I bought it. the parents are not happy. well, my mom is the only one home right now. "I wish you had talked to us about this first," she said. "the engine in your old car has just been fixed. we know it's good." I reminded her that she said I was welcome to sell that car. "yeah, well, I thought you would discuss it first," was her reply.
yeah, well...I wish they had discussed my car with me first, too. remember that one time, when the car died, and it cost a lot of money to fix? I'm more than happy to concede that having the car fixed means it can be sold, which is good. but the whole not asking me thing. it just doesn't sit well with me. I've had some long talks with mick sr recently, and I absolutely am not letting him "replace" my parents in any way, nor is he trying to undermine their authority, but I think I ought to be able to make big decisions when I feel the need to. or maybe even when I simply want to. of course some of them will be mistakes. I need to make mistakes, though. I wouldn't learn enough if I did everything right. (I know because I used to do everything right, and it got boring.) anyhow, whether for better or worse, I wanted this to be a choice I made all on my own. so maybe I don't know all there is to know about cars. but...maybe neither does my dad. maybe I paid close attention last time he and I were shopping for a car, and tried to follow that example this time. maybe it isn't the end of the world that I went out and did something without having my hand held, or the decision made for me.

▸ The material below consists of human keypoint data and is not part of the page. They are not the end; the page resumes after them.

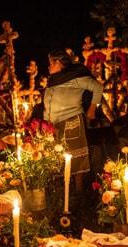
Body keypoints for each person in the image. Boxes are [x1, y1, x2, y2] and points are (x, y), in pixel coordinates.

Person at [44, 49, 103, 194]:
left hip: (72, 120)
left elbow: (97, 87)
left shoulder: (75, 77)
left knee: (76, 155)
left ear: (58, 62)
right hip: (55, 124)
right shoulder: (53, 81)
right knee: (57, 156)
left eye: (50, 63)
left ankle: (78, 191)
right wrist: (46, 123)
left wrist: (92, 109)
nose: (48, 67)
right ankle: (61, 190)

the problem in all of this is that if I say I was trying to be independent and more grownup, my parents will turn it around to tell me that I acted like an immature teenager. but I don't think I did. well, alright, I purposely did not seek their counsel on this car thing, but maybe right now in my life that was something I needed to do. to be just mika, making a choice, and having the experience of being right or wrong about it. it seems like there's nothing else to experience lately, except work...which doesn't count for a whole lot, in the grand scheme of things.
this morning before work I checked my email, and there was a note from jacopo informing me that he's joined the blog world. I don't know why yet, but after reading his blog entry I had a smile on my face, and though not much went right today, I feel happier. like things will eventually go right. (the "discussion" later tonight may be a huge setback in that timetable, but we'll see.)
I got a call from aubrey yesterday -- she'll be living in sacramento for part of the summer! selling alarm systems, of course. (of course.) it will be her and about 20 guys. hopefully she brings a cowboy or two along. interestingly enough, they'll be here in mid-june, right about when jarom comes home. support for mika. very helpful.
my headaches have started up again. since saturday. don't know why.
in the other room I can hear my brother asking my mom something...the question isn't important, it's her tone when she answers. exponential irritation. definitely from the car. man oh man. can they take the car away, I wonder? it's in my name; I paid for it; they'll have to drive me around in the meantime. would punishment even work? what is there to take away from me? and do I deserve punishment? what exactly is my crime -- making a (somewhat impulsive) choice?
when mick jr told me the other day about the company going downhill very, very quickly, I didn't feel as upset as maybe I should have. it seems to open more possibilities. this job is what keeps me in fairfield. nothing else. I could go anywhere. of course that would mean paying rent, or finding someone to mooch off of, plus buying food, or finding someone to mooch off of. but it could be done. where do you think I should go?
aha...my dad is getting up from his nap now. this is the absolute worst time to tell him about the car, yet guess what my mom is doing. telling him about the car. fabulous.